◆ **ASSIGNMENT**: Lines from the listing that hold the string "filter" are what you should return.
○ ○ ○
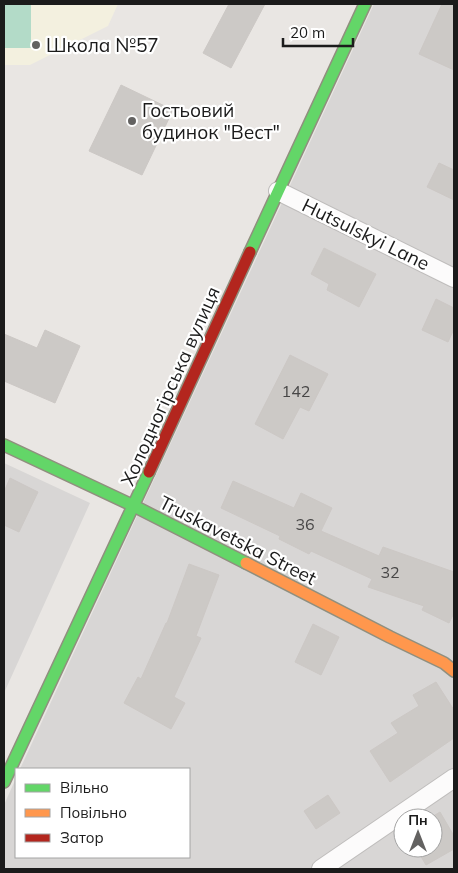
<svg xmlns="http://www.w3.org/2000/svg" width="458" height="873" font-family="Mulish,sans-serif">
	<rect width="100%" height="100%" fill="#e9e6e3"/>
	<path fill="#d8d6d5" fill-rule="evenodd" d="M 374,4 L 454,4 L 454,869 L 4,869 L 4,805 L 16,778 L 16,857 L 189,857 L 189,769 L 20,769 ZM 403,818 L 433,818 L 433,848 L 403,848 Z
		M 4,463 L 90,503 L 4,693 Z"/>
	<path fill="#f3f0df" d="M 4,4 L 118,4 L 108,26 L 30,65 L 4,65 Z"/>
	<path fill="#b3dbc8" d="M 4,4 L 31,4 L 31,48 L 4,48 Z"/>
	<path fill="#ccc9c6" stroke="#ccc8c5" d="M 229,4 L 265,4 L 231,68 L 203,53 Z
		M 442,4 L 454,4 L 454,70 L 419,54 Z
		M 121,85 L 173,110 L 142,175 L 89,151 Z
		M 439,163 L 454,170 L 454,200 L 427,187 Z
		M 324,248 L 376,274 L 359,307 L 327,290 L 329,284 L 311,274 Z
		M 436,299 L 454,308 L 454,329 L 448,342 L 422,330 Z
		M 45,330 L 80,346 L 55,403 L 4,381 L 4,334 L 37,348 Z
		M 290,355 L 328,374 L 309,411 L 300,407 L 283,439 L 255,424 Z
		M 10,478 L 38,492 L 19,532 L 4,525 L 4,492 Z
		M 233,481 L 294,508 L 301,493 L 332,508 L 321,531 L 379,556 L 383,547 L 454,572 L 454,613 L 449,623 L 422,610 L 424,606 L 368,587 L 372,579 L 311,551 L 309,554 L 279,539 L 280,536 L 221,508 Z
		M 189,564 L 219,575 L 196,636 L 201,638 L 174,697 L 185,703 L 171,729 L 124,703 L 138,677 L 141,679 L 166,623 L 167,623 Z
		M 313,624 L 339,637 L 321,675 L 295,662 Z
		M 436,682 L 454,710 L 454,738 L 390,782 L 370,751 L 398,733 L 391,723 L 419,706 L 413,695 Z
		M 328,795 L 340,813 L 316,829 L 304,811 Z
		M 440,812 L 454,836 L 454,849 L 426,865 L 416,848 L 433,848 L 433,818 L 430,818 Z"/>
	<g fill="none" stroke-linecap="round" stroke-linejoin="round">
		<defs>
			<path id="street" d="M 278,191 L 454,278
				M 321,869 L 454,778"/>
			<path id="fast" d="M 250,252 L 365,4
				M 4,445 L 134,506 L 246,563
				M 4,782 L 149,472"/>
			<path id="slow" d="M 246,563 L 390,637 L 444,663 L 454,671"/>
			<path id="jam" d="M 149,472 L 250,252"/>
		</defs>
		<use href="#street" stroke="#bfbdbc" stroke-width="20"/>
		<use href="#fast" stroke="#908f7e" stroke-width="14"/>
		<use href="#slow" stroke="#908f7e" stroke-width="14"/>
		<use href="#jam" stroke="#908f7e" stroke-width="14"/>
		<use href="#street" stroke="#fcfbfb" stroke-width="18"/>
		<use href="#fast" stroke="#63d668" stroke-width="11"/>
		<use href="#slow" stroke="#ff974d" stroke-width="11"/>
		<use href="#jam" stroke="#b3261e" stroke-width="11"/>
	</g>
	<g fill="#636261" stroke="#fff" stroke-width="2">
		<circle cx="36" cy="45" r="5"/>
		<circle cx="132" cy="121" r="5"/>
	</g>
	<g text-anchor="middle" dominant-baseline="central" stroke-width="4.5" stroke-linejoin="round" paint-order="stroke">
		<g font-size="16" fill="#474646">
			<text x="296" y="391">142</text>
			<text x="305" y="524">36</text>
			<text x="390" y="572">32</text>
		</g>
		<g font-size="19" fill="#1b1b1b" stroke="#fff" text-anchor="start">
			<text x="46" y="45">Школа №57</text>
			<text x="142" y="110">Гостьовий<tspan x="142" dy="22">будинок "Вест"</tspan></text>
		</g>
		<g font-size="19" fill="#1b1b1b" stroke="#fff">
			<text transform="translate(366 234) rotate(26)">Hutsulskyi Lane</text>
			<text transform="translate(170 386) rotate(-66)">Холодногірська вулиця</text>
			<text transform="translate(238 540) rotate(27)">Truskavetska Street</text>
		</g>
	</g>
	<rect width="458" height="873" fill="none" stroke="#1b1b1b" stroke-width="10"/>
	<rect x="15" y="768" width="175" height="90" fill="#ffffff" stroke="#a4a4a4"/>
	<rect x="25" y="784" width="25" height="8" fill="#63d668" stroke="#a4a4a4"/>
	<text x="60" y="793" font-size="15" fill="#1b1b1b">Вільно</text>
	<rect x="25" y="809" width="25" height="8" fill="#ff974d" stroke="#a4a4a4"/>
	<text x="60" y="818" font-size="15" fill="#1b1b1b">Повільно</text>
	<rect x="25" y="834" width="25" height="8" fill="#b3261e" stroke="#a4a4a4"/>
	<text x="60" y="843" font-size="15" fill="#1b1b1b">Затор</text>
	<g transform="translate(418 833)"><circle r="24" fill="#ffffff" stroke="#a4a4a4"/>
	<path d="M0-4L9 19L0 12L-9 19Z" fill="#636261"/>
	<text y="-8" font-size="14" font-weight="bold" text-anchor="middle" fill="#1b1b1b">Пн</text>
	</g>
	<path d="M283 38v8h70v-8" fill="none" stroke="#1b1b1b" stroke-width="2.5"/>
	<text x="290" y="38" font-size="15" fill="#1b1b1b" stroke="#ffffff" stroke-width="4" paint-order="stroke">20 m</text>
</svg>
○ ○ ○
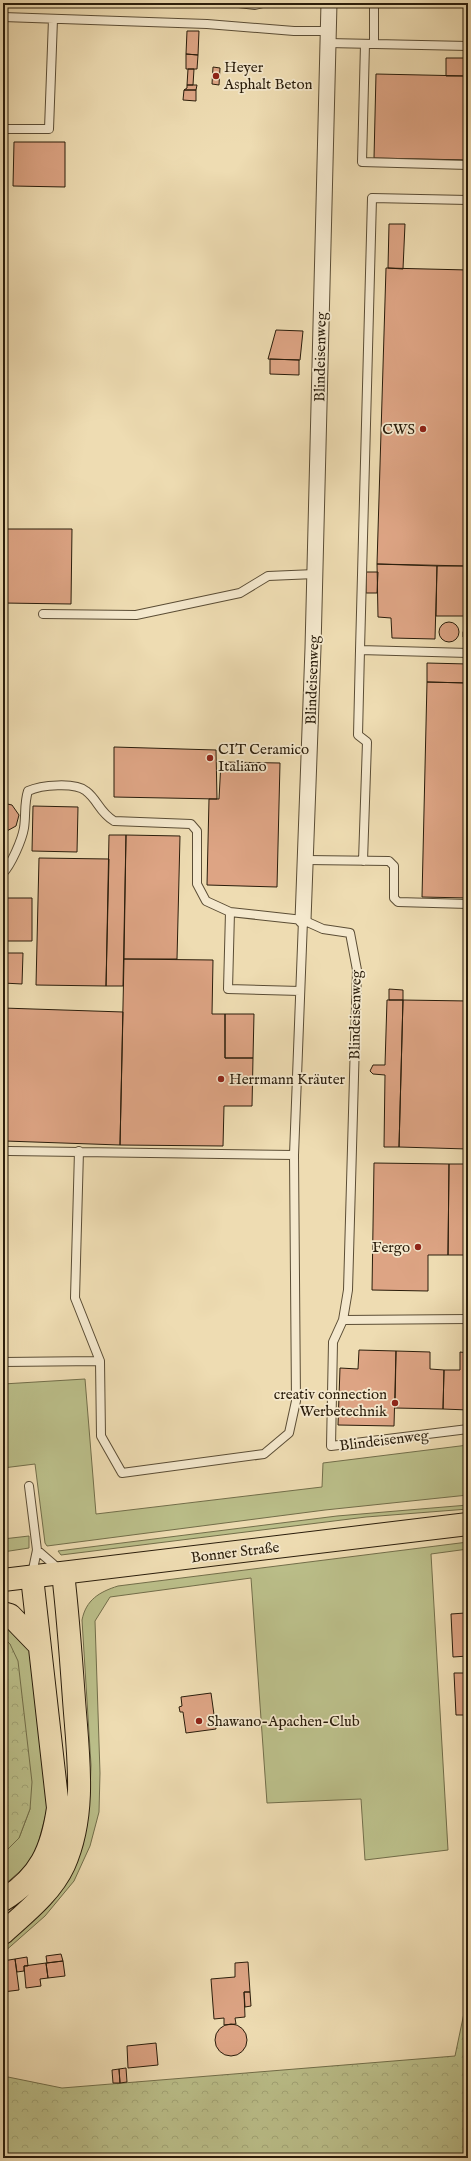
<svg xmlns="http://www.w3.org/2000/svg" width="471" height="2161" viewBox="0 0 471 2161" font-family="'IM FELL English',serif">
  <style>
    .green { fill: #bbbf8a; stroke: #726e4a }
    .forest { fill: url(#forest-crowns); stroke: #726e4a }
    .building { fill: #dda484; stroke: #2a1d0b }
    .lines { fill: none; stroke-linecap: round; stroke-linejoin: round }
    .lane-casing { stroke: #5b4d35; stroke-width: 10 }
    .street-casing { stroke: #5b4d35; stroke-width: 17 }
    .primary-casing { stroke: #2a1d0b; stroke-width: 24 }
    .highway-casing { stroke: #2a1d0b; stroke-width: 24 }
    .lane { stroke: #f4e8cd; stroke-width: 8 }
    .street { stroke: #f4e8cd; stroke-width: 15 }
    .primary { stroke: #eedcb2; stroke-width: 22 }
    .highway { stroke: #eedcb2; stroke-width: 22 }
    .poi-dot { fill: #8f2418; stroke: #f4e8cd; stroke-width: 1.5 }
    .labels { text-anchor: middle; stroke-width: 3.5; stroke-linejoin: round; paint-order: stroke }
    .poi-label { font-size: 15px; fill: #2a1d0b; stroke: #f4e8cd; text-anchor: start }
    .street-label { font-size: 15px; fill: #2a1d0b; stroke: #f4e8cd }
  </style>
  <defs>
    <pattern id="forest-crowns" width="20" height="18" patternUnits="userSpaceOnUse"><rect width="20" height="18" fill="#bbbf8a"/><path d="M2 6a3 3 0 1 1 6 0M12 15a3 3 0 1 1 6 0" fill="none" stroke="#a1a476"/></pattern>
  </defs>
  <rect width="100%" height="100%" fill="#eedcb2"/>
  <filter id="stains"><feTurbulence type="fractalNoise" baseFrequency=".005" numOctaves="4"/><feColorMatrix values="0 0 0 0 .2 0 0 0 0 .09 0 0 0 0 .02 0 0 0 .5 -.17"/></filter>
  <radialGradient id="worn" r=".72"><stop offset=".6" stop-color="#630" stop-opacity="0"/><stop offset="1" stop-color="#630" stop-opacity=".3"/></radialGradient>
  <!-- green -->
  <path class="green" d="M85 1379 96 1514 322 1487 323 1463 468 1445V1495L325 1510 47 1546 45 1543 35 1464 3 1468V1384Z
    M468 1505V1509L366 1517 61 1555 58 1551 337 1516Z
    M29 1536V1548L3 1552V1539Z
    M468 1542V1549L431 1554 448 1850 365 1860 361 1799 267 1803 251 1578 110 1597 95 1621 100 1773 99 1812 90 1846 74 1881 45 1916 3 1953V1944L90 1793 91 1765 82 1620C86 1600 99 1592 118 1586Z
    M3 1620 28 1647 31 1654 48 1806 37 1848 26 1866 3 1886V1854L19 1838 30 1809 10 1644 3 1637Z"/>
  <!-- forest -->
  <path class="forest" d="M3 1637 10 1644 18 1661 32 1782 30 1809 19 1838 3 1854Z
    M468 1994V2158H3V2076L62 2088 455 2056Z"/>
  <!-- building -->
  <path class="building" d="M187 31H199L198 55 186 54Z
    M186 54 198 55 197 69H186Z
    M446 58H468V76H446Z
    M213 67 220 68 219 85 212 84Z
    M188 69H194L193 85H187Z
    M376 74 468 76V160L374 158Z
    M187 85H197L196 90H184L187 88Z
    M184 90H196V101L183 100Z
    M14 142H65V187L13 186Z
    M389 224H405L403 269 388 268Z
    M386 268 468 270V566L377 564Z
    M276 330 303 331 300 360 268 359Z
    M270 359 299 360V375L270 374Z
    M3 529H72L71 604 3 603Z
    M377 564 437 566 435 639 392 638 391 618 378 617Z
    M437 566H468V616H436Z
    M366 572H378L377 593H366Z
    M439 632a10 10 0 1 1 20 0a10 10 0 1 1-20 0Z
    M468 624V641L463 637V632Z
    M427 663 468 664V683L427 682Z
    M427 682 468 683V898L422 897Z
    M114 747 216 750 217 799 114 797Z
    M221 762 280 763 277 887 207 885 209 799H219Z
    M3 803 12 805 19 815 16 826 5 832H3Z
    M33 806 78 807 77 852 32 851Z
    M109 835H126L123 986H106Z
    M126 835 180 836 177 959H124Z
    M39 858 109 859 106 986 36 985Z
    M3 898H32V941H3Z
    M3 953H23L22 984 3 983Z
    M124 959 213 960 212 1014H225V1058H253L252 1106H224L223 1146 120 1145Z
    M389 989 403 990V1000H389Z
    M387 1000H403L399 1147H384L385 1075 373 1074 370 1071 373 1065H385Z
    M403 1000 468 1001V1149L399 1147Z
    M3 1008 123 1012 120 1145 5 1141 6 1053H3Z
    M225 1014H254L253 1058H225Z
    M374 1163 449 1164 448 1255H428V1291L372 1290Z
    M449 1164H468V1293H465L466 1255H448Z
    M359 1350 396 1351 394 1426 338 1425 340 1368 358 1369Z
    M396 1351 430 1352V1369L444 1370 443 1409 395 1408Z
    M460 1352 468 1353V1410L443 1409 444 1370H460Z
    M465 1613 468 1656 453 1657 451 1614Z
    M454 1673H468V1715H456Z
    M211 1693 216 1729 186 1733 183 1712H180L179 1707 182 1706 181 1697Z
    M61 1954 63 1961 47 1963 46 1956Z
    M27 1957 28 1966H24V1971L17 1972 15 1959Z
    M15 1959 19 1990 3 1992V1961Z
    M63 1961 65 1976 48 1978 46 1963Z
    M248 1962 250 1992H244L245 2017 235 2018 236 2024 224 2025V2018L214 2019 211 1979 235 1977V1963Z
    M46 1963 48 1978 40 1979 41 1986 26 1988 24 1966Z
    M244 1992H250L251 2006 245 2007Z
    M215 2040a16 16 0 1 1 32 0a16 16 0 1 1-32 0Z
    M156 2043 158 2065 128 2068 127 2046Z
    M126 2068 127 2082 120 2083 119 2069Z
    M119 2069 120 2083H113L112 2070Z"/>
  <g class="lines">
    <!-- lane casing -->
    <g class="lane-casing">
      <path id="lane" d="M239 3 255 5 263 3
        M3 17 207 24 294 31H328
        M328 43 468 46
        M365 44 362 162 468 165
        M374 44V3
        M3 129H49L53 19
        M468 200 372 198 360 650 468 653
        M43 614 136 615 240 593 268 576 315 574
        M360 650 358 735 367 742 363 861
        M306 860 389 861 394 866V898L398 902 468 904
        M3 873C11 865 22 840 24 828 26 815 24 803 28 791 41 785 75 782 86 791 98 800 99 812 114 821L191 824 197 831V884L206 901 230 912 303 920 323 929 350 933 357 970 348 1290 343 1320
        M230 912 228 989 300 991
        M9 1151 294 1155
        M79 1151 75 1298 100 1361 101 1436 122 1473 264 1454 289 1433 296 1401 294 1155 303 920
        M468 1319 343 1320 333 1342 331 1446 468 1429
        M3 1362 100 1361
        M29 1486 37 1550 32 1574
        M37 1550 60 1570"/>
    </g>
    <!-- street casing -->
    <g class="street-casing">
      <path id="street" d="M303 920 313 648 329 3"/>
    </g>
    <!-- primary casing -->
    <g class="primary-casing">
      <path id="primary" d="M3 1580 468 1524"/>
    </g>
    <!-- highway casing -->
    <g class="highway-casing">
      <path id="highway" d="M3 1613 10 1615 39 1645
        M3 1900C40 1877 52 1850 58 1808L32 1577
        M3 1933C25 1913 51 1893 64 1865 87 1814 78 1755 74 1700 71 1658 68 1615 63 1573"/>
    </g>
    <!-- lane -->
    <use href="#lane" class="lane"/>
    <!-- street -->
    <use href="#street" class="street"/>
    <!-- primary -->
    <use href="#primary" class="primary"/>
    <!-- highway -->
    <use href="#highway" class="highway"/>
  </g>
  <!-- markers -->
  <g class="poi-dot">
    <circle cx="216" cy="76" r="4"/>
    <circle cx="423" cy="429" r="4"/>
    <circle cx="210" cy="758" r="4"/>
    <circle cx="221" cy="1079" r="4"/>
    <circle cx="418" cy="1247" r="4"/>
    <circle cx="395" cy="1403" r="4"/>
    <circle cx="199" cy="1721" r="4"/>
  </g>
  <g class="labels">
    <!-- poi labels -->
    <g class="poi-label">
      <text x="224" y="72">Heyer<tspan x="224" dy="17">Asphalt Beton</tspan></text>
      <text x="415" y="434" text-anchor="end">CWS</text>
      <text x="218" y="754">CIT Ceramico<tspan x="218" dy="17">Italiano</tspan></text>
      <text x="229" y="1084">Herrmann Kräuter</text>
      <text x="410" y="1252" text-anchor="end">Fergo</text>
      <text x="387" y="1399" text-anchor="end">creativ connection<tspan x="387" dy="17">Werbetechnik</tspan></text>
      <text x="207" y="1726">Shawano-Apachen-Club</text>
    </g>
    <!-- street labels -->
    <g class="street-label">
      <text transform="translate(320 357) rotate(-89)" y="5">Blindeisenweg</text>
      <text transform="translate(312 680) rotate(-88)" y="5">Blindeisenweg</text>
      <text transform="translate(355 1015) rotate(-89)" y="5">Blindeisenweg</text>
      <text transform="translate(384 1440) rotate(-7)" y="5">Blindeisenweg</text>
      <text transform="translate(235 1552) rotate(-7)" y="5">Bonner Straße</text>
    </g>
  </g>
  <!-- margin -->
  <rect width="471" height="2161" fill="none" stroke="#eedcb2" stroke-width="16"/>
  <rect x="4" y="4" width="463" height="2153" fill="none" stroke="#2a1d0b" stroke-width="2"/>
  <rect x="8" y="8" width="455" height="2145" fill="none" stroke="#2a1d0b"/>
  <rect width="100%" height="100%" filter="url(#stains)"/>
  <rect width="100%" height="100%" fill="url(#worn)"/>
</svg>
○ ○ ○
◆ **WORKED SOLUTION**:
  <filter id="stains"><feTurbulence type="fractalNoise" baseFrequency=".005" numOctaves="4"/><feColorMatrix values="0 0 0 0 .2 0 0 0 0 .09 0 0 0 0 .02 0 0 0 .5 -.17"/></filter>
  <rect width="100%" height="100%" filter="url(#stains)"/>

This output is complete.